За два последующих века субъективизм набирает силу, и к 1880 году, когда импрессионисты принялись фиксировать на полотнах чистые ощущения, философы – представители крайнего позитивизма свели к чистым ощущениям всю универсальную реальность. Прогрессирующая дереализация мира, начатая мыслителями Возрождения, достигает крайних пределов в радикальном сенсуализме Авенариуса и Маха.

Что дальше? Какие возможности открываются для философии? О возврате к примитивному реализму не может быть и речи: четыре века критики, сомнений, подозрительности сделали его неизбежно ущербным. Тем более невозможна дальнейшая приверженность субъективизму. Как воссоздать распавшийся универсум?
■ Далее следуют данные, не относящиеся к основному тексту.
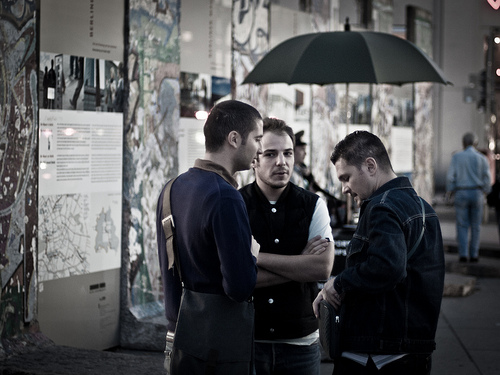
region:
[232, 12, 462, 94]
a black umbrella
Внимание философа проникает все дальше, но теперь оно направлено не на субъективное как таковое, а сосредоточивается на «содержании сознания» – на интрасубъективном. Выдуманное нашим умом, вымышленное мыслью порой не имеет аналогов в реальности, но неверно говорить о чисто субъективном. Мир иллюзий не становится реальностью, однако не перестает быть миром, объективным универсумом, исполненным смысла и совершенства. Пусть воображаемый кентавр не скачет в действительности по настоящим лугам и хвост его не вьется по ветру, не мелькают копыта, но и он наделен своеобразной независимостью по отношению к вообразившему его субъекту. Это виртуальный или, пользуясь языком новейшей философии, идеальный объект. Перед нами тот тип феноменов, который современный мыслитель кладет в основу своей универсальной системы. И в высшей степени поразительно совпадение подобной философии с современной ей живописью – экспрессионизмом или кубизмом.